Here's my first attempt on a planted tank. Mostly low light plants (only 20w). I have about 20 male and female guppies, very few trumpet snails and red cherry shrimps in it. The breeding box has some 50+ guppy fry, waiting for a new home.

Thanks to CRS Fan for giving me some of his guppies and plants.


----------



## Diztrbd1 (Apr 21, 2010)

Tank looks great Pete! And Stuart rocks 'eh , he hooked me up with some plants too when i got some flame moss from him. He's actually the reason I got the interest in shrimp lol Anyway looks great & good luck with the guppy fries  lol


----------



## Morainy (Apr 21, 2010)

Really nice looking tank! 
Stuart is the source of many of my plants, too. What would we do without him?
(Plastic probably)


----------



## Fishkeeper (Apr 21, 2010)

Great looking planted tank, and wow a lot of baby guppies....good for you...way to go....


----------



## O.C.D Fishies (Apr 21, 2010)

wow you tank looks awesome, good job on the planting. Keep us posted with the growth and any fun updates.


----------



## Claudia (Apr 21, 2010)

Tank looks really nice, u did a good good


----------



## BossRoss (Jun 17, 2010)

nice guppy tank... i have some of stuart's plants in my guppy fry tank as well  congrats on the fry


----------



## slipstream (Apr 25, 2010)

Pretty good looking guppy tank.


----------



## CRS Fan (Apr 21, 2010)

slipstream said:


> Pretty good looking guppy tank.


The guppies were all delivered by a female Moscow Blue I got from you, Chris.

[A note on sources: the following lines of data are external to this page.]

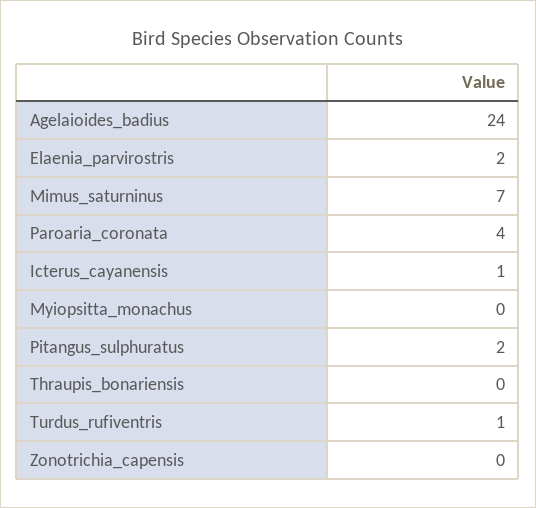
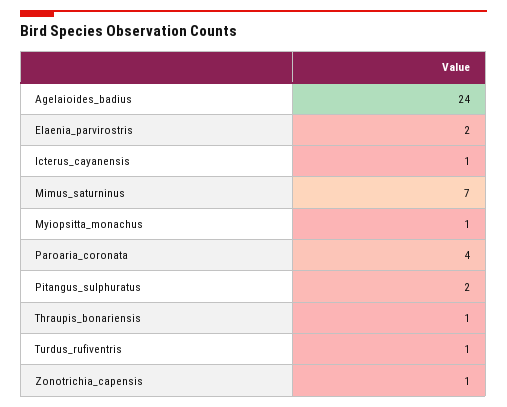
  {
    "Agelaioides_badius": 24,
    "Elaenia_parvirostris": 2,
    "Mimus_saturninus": 7,
    "Paroaria_coronata": 4,
    "Icterus_cayanensis": 1,
-   "Myiopsitta_monachus": 0,
+   "Myiopsitta_monachus": 1,
    "Pitangus_sulphuratus": 2,
-   "Thraupis_bonariensis": 0,
+   "Thraupis_bonariensis": 1,
    "Turdus_rufiventris": 1,
-   "Zonotrichia_capensis": 0
+   "Zonotrichia_capensis": 1
  }

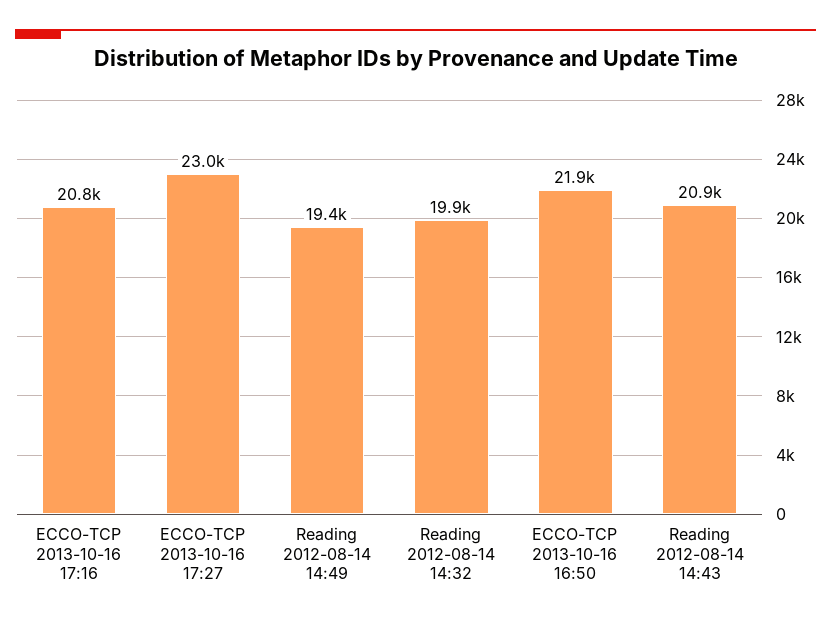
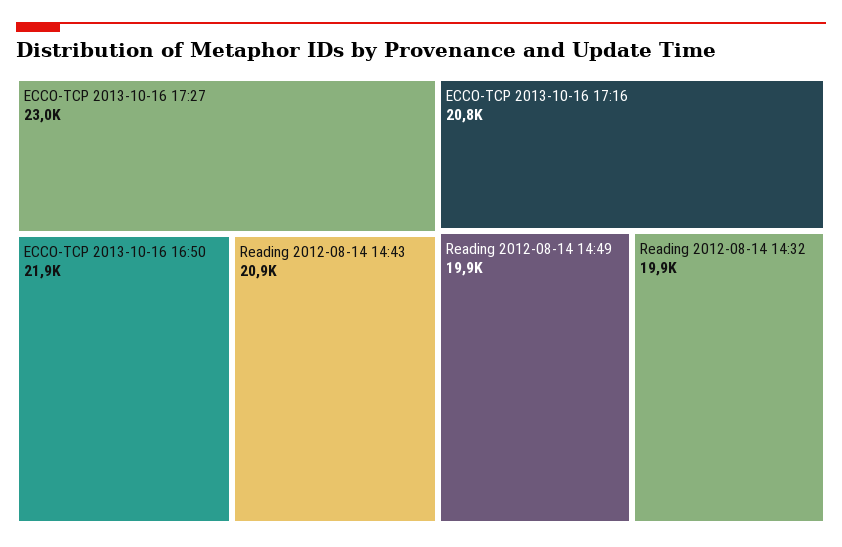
  {
    "ECCO-TCP 2013-10-16 17:16": 20800,
    "ECCO-TCP 2013-10-16 17:27": 23000,
-   "Reading 2012-08-14 14:49": 19400,
+   "Reading 2012-08-14 14:49": 19900,
    "Reading 2012-08-14 14:32": 19900,
    "ECCO-TCP 2013-10-16 16:50": 21900,
    "Reading 2012-08-14 14:43": 20900
  }

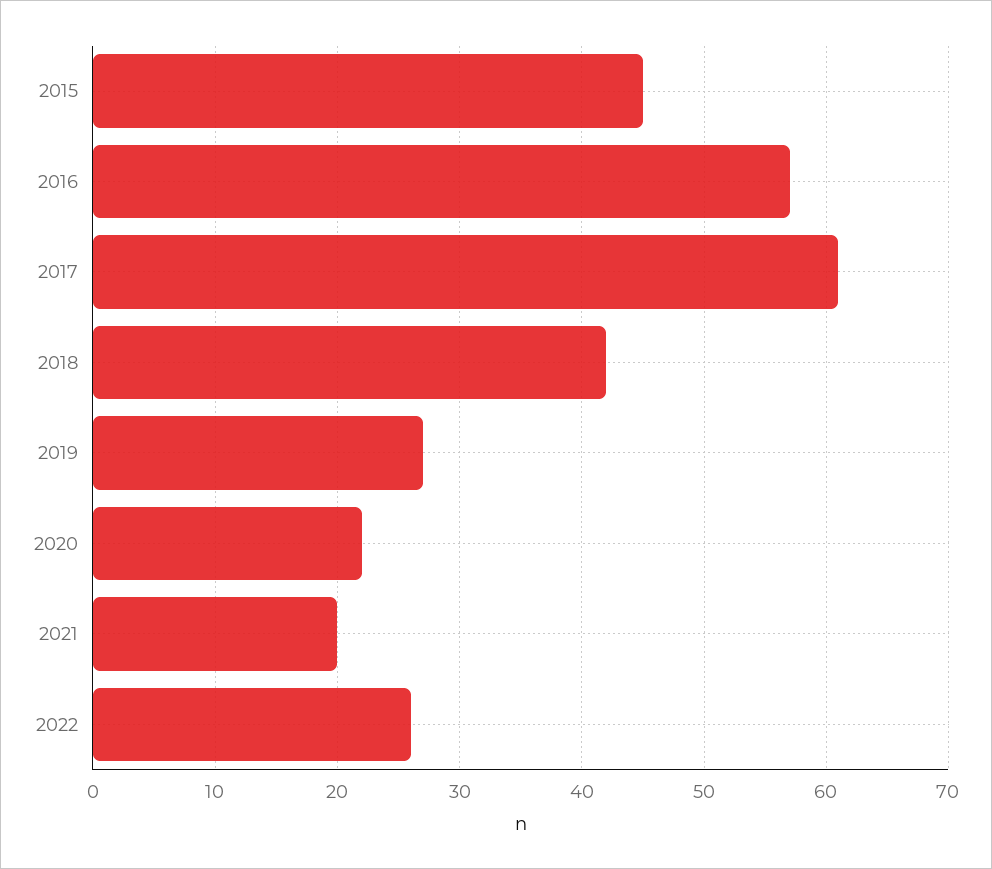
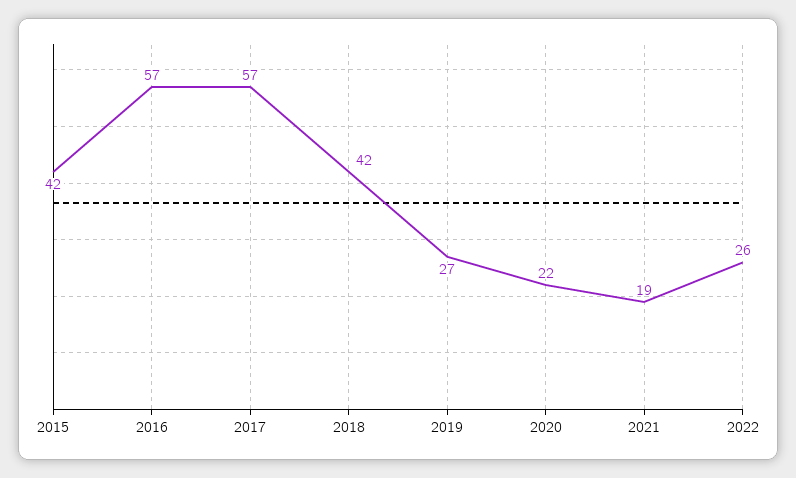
  {
-   "2015": 45,
+   "2015": 42,
    "2016": 57,
-   "2017": 61,
+   "2017": 57,
    "2018": 42,
    "2019": 27,
    "2020": 22,
-   "2021": 20,
+   "2021": 19,
    "2022": 26
  }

There are several generations now ! I gave all of them to peteace to start up his tank.

Have fun, Pete (they don't call guppies 'millions fish' without reason !


----------



## Bien Lim (Apr 21, 2010)

nice looking tank u got there and great picture. and I agree, with out CRS FAN this forum wont be the same. but just a heads up, ur narrow leaf fern shouldn't be planted in the substrate like that but if thats how u like it just make sure the rhizome is above the substrate or else they will rot for sure sooner or later...thanks


----------



## Mferko (Jun 8, 2010)

very cool
my planted shrimp tank looks like total garbage in comparison lol
i dont have a knack for planting stuff underwater


----------



## PeteAce (Oct 23, 2010)

Thanks everyone!  
Thanks for the heads up Bien, I didn't know, now they should begin to look better. Those hornworts grow so fast, pretty soon I'll have all 3 of my tanks filled with them.



Bien Lim said:


> nice looking tank u got there and great picture. and I agree, with out CRS FAN this forum wont be the same. but just a heads up, ur narrow leaf fern shouldn't be planted in the substrate like that but if thats how u like it just make sure the rhizome is above the substrate or else they will rot for sure sooner or later...thanks


----------



## Adz1 (Apr 21, 2010)

that tank is looking real nice Pete...


----------